Coinmerce may offer Spot Margin Trading to eligible Clients. Spot Margin Trading allows Clients to borrow Crypto-Assets from Coinmerce in order to enter into transactions involving the sale and subsequent repurchase of those Crypto-Assets. The resulting profit or loss arises from executed exchange transactions rather than from any synthetic or contractual exposure to the price of a Crypto Asset. Spot Margin Trading involves significant additional risks beyond those associated with regular Exchange Services. Clients should not use Spot Margin Trading unless they fully understand these risks.
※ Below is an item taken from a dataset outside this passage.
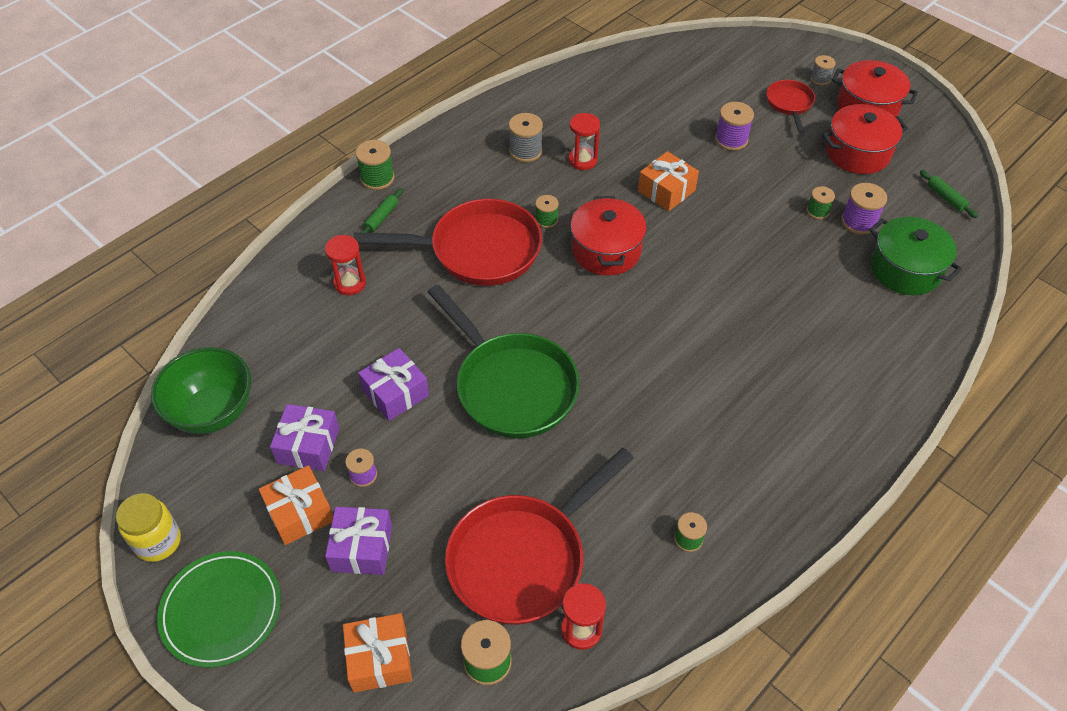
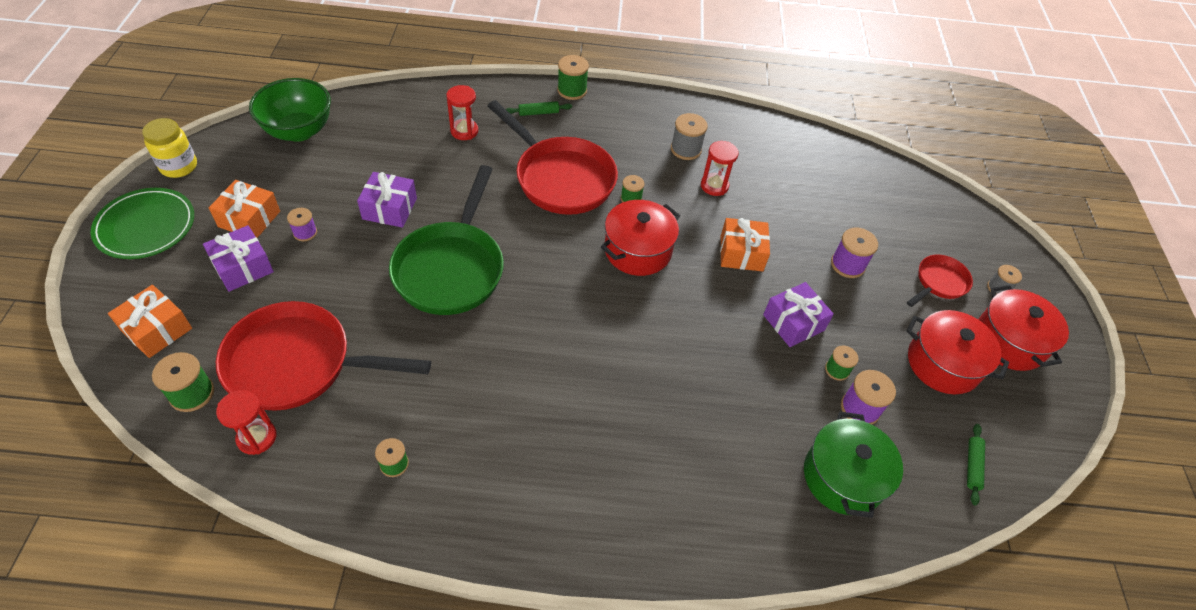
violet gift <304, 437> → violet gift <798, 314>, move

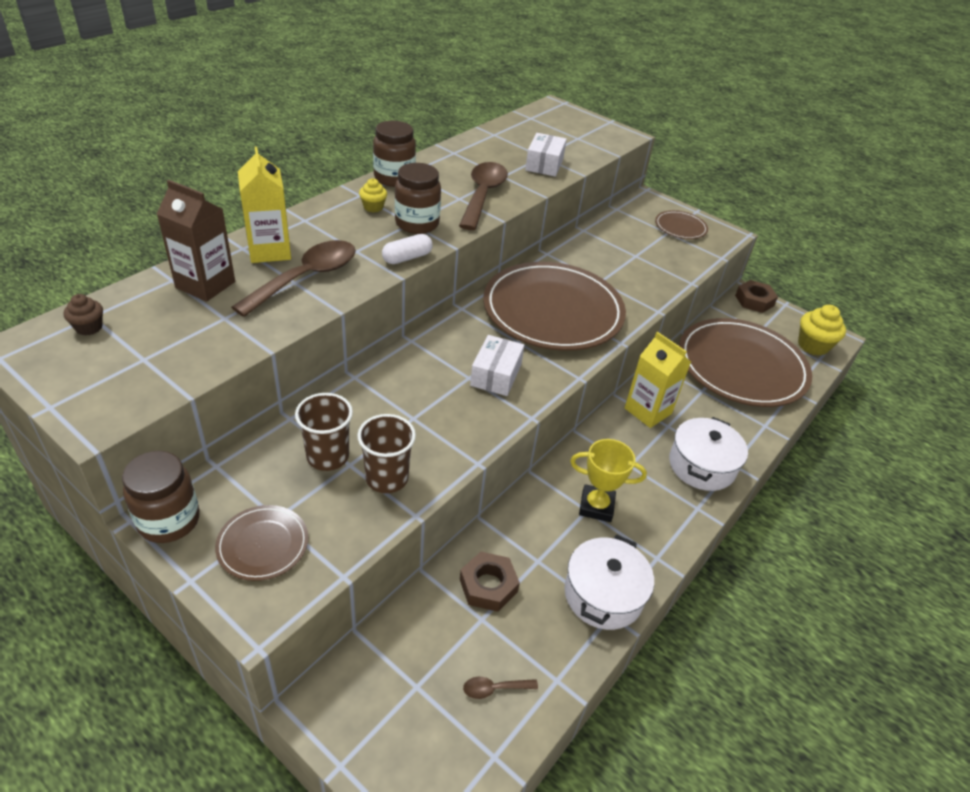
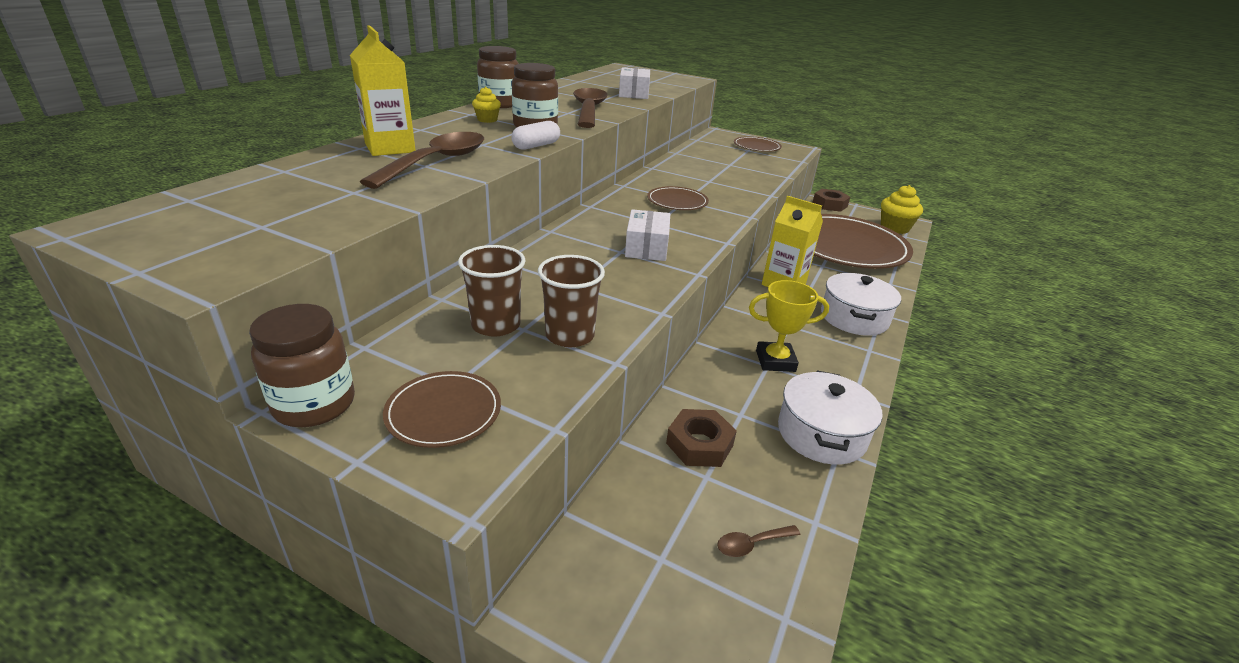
brown cupcake <83, 314> → -
brown milk carton <196, 241> → -
brown plate <554, 306> → brown plate <678, 198>, x0.44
The Spot Margin Trading service is governed by the Spot Margin Terms and Conditions, which should be read carefully before opting in. The borrowing component of Spot Margin Trading is not a crypto-asset service regulated under MiCAR. This means that certain safeguards applicable to regulated crypto-asset services may not apply to all aspects of this service.
Loss risk
When taking a short position, the Client borrows Crypto-Assets and sells them with the intention of buying them back at a lower price. If the price rises instead of falls, the Client incurs a loss. The Client's maximum loss is limited to the collateral posted (the Initial Margin). The Liquidation mechanism is designed to close the position before losses exceed this amount. The Client will not owe Coinmerce any residual amount if the collateral proves insufficient.
Liquidation risk
If the Position Risk Ratio of a Margin Position falls below the required threshold, or if another Liquidation trigger occurs, Coinmerce may immediately close (by means of liquidation) the position without prior notice. Due to the speed and severity of price movements in Crypto Asset markets, Liquidation may occur rapidly and at a price that differs materially from the last price observed by the Client. Coinmerce does not guarantee that Liquidation will occur at or near the theoretical Liquidation threshold. The Client is solely responsible for monitoring the Position Risk Ratio of their Margin Positions at all times. Coinmerce strives, but is not responsible nor obliged to, send notifications when the Position Risk Ratio approaches a critical level. The Client should not rely on receiving such notifications. Clients should remain aware that their position may be liquidated automatically if the required thresholds are not maintained.
Liquidation pricing
Liquidation Transactions are bilateral exchange transactions in which Coinmerce acts as the Client's counterparty. Liquidation Transactions are executed at the prevailing Base Market Price plus a risk premium, without the standard two-minute validity window that applies to voluntary Exchange Offers. In addition, a Liquidation Fee applies. The price at which a Liquidation is executed may be significantly less favourable than the price the Client could have obtained by closing the position voluntarily. Further details are set out in the Pricing Methodology and the Fee Schedule.
Borrowing Fee risk
A Borrowing Fee accrues every 4 (four) hours on each open Margin Position. Coinmerce may adjust the Borrowing Fee at any time, including during the term of an open Margin Position after prior notification. An increase in the Borrowing Fee reduces the profitability of the position. The Client should factor in the ongoing cost of borrowing when deciding whether to open or maintain a Margin Position. Current Borrowing Fee rates per Crypto Asset are published on the Fee Schedule.
Availability risk
Coinmerce may restrict, suspend, or terminate the Spot Margin Trading service - in whole or in part, and for all or individual Clients - at any time and at its sole discretion. In such cases, the Client may be required to close Margin Positions at short notice and under potentially unfavourable market conditions. If the Client fails to close its positions within the period specified by Coinmerce, Coinmerce may proceed to Liquidate any remaining open Margin Positions.
No modification of open positions
Once a Margin Position is opened, the Client cannot adjust the position size or add additional collateral. The Client can only close the position in full. This means the Client cannot reduce Liquidation risk on an existing position by posting additional margin.